Atlas has spent a lot of time weighing the benefit vs. risk of live performances in recent months, and last summer on the East End, her band offered several outdoor shows as well as a couple of indoor concerts at Stephen Talkhouse in Amagansett. But she admits she wasn’t without her critics.
“I got more than one letter about the ethical responsibility I had as an artist to having shows inside,” Atlas said. “I replied, ‘Respectfully, I hear you, I agree. I am trying to make it as safe as possible, with vaccination only.’
“But there’s an elephant in the room, and that’s the mental health crisis going on. The circle of art where people give us energy and we give them energy back, it’s a very real and very healing thing,” she added. “I don’t have to tell my people that when they go to see their favorite act, you leave feeling better or inspired or more hopeful.
“I would like to remind people to definitely go to shows within their own comfort level. But they should also remember that live music offers a very real medicine that you can’t buy over the counter.”
For Atlas, getting back in front of a live audience at Bay Street Theater is the perfect way to administer a dose of that musical medicine, and after two years of starts and stops, she’s more than ready to get the show on the road.

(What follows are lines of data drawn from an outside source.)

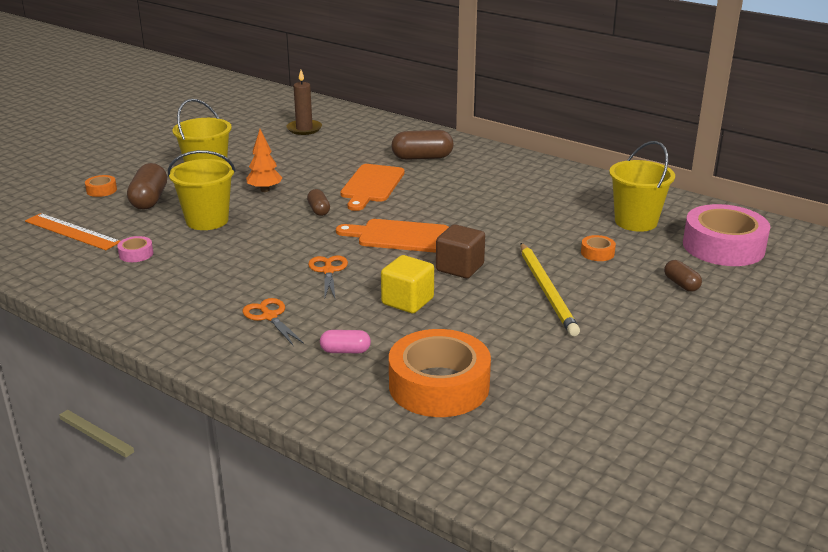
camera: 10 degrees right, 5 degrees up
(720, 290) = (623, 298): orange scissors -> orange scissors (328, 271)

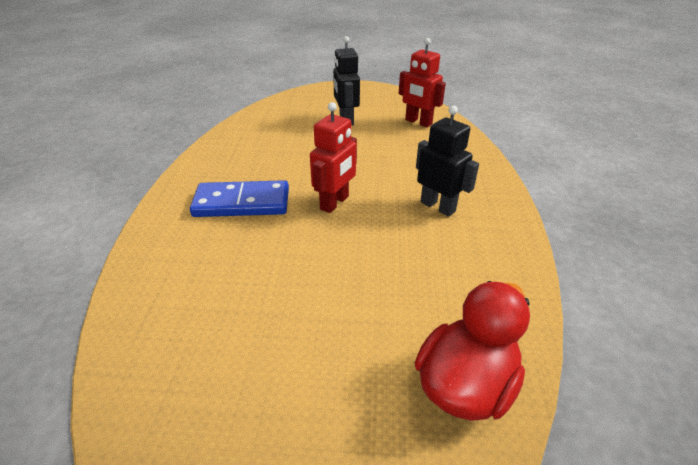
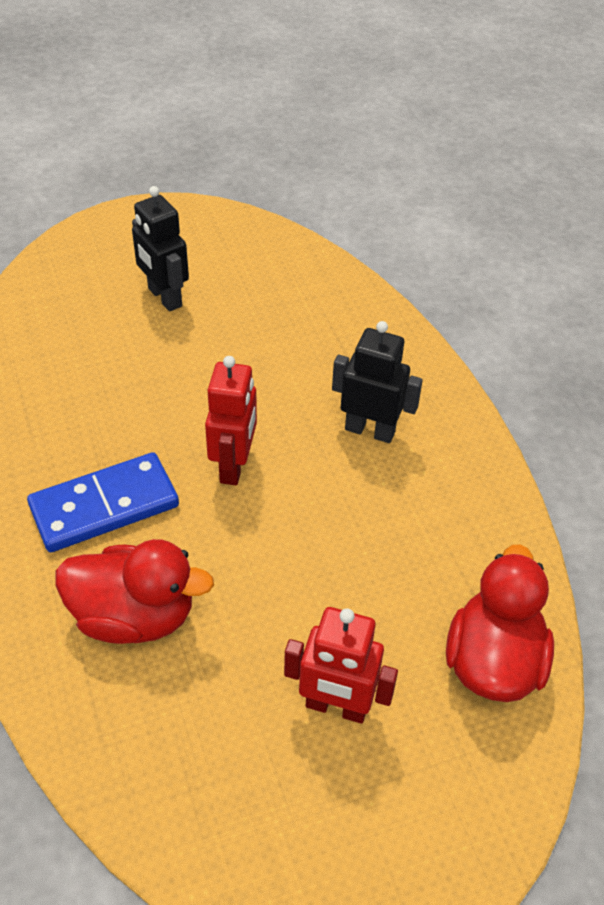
camera: 25 degrees left, 10 degrees up
(215, 265) = (134, 616): none -> red duck
(418, 122) = (276, 275): red robot -> red robot (336, 707)

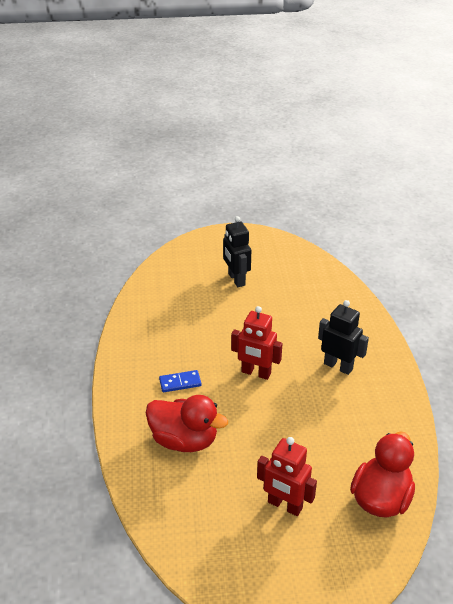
camera: 15 degrees right, 10 degrees down
(104, 506) = (180, 383): blue domino -> blue domino, size x0.52
(234, 465) = (256, 373): red robot -> red robot turned 90 degrees clockwise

“I love Sag Harbor, I really do. It holds a special place in my heart. There’s an enormous amount of artistic history,” she said. “This is a tip of the hat to the love I know the town has provided me with, I think like the show in New York, we need to get the conversation going again.
“I’m more concerned about inflation than COVID right now,” she added. “I can’t believe the perseverance of our musicians and artists. Period. We are bad-ass mother truckers.”
Fireside Sessions with the Nancy Atlas Project returns to Bay Street Theater with 8 p.m. shows on Friday, April 8, and Saturday, April 9. Tickets are $40 to $50 at baystreet.org. Bay Street Theater is on Long Wharf in Sag Harbor.